Soziale Nachhaltigkeit bedeutet nicht nur, die Welt zu erhalten und so weiterzugeben, wie wir sie vorgefunden haben. So wie sich Eltern niemals dem Glück der Kinder in den Weg stellen und alles daran setzen sollten, das Glück auf Erden zu erschaffen (zumindest aber alles zu unterlassen, um das zu nicht zu gefährden), so bedeutet soziale Nachhaltigkeit eben auch, eine – ob ökologisch, ökonomisch oder sozial - zerstörte Welt wieder aufzubauen, damit unsere Kinder auf ihr menschenwürdig leben können.

Auch wenn wir die Erben vergangener Generationen sind und für das Vorgefundene nichts können – wir sind zugleich auch die Verantwortlichen für die künftigen Generationen.
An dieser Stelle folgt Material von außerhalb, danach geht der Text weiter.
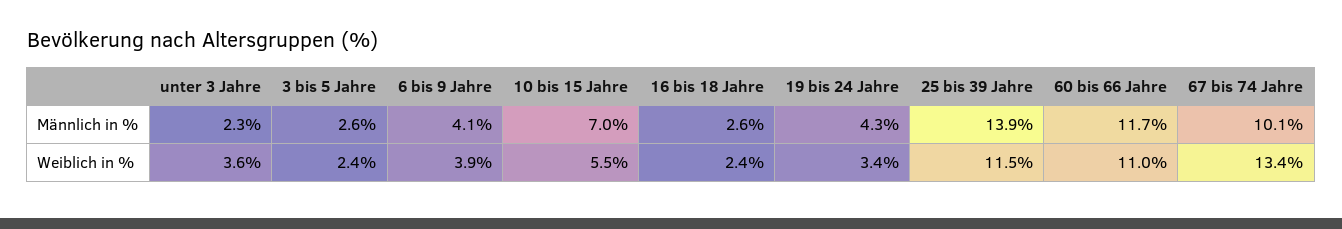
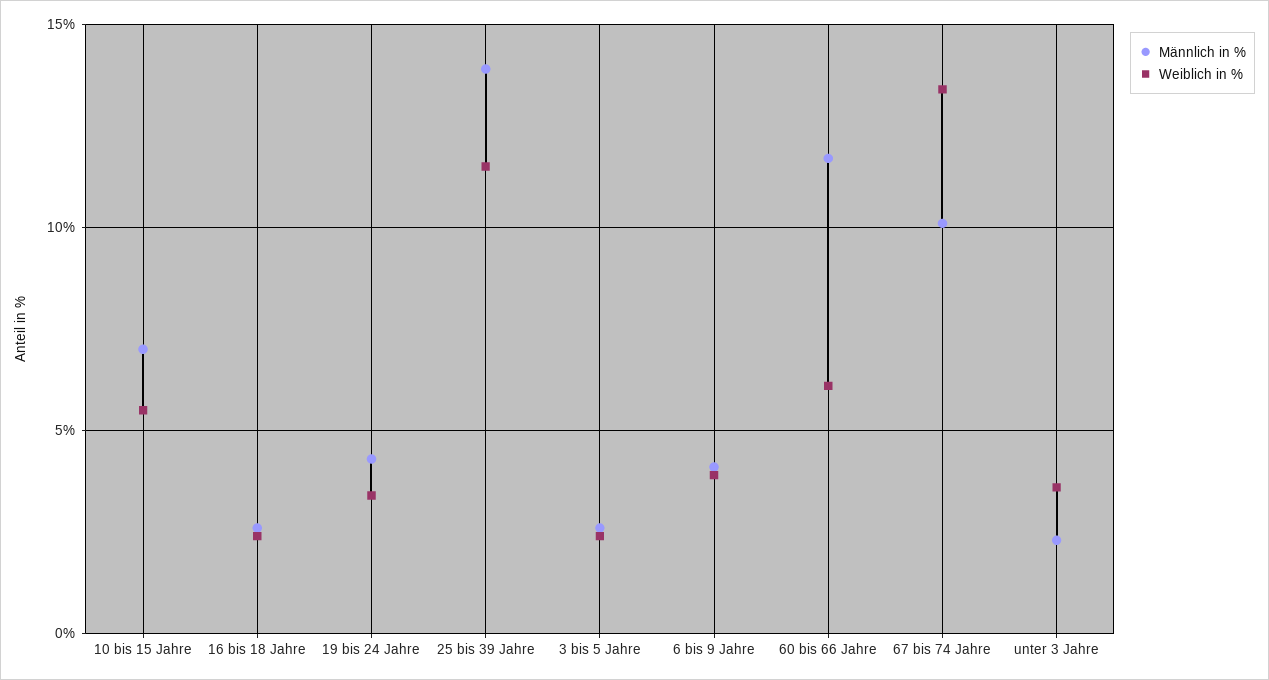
Weiblich in %, 60 bis 66 Jahre: 11 -> 6

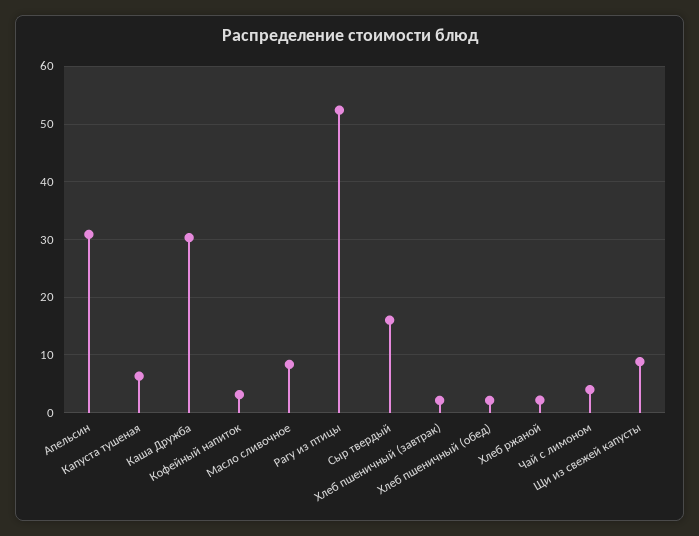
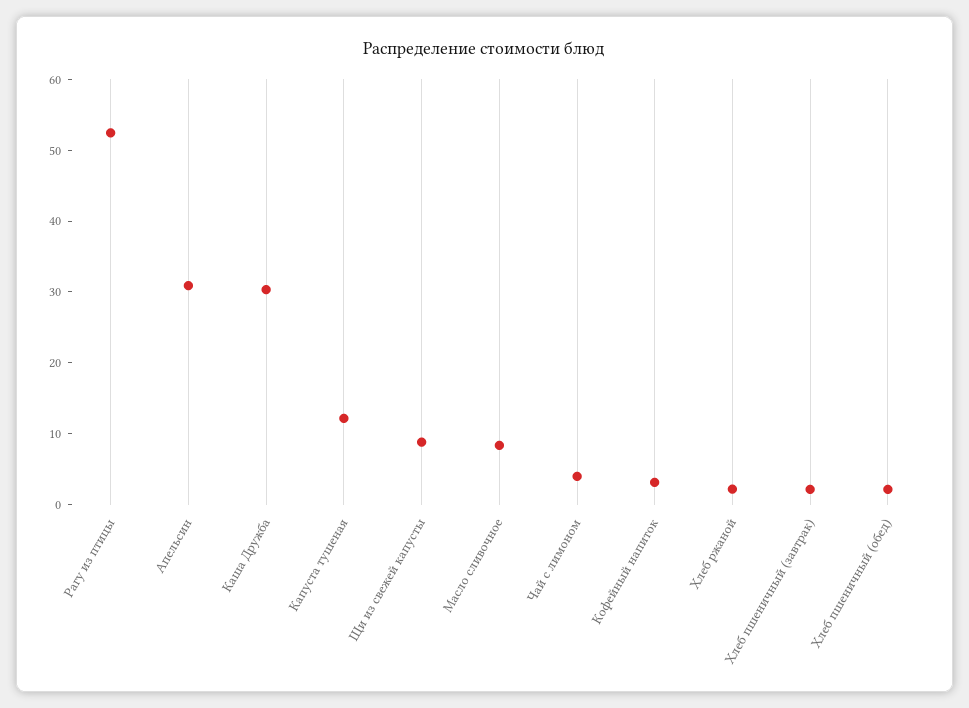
Капуста тушеная: 6 -> 12
Сыр твердый: 16 -> none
Es kommt nur darauf an, was wir daraus machen - auch wenn dies bedeutete, gegen die derzeitig herrschenden Strömungen steuern zu müssen. Aber wir sind nicht allein.

Wenn man sich die Welt von heute und deren Probleme vor Augen hält, so mag man schnell verzweifeln. Man weiß förmlich nicht, wo man anfangen soll. Und man weiß auch nicht, ob man überhaupt etwas ändern kann.

Doch wollen wir nicht erst dann etwas von der Welt sehen, wenn es nichts mehr zu sehen gibt. Wenn jeder Einzelne von uns auch nur etwas Kleines tut, bewirkt er schon etwas Großes - ein Bewusstsein in sich und ein Handeln für die Umwelt. Der gegenwärtige Status Quo soll uns eine Lehre der Taten und Entscheidungen vergangener Generationen sein, aber uns zugleich Kraft für Taten zugunsten künftiger Generationen geben - für uns und unsere Kinder. - Denn im Grunde genommen will doch jeder zurück zur „Natur“ - aber keiner will zu Fuß. An letzterem müssen wir arbeiten… An uns selbst.

Es geht um unsere Kinder.

Fußnoten

1Die nachfolgenden Ausführungen sind bewusst abstrakt gehalten. Jedem selbst ist - was ausreichend, aber auch erforderlich ist - anheimgestellt, die offenen Begriffe nach eigener Dimension zu füllen. Nur auf diese Weise ist dieses Thema offen für eine Verständigung – und deren Umsetzung.
2Das Verständnis von sozialer Nachhaltigkeit wurde maßgebend durch den im Jahre 1987 von der Weltkommission für Umwelt und Entwicklung veröffentlichten sog. „Brundtland-Bericht“ ("Our common future"), demzufolge es vor allem global um Sicherung der Grundbedürfnisse und Armutsbekämpfung durch Schaffung eines gerechten Zugangs zu Chancen und Verteilung von Ressourcen geht, geprägt. Es geht zentral um „Verteilungsgerechtigkeit“. Die Debatte hierüber gewann leider erst angesichts zahlreicher vergangener Umwelt-Katastrophen wie z.B. in Tschernobyl (1986) an Bedeutung.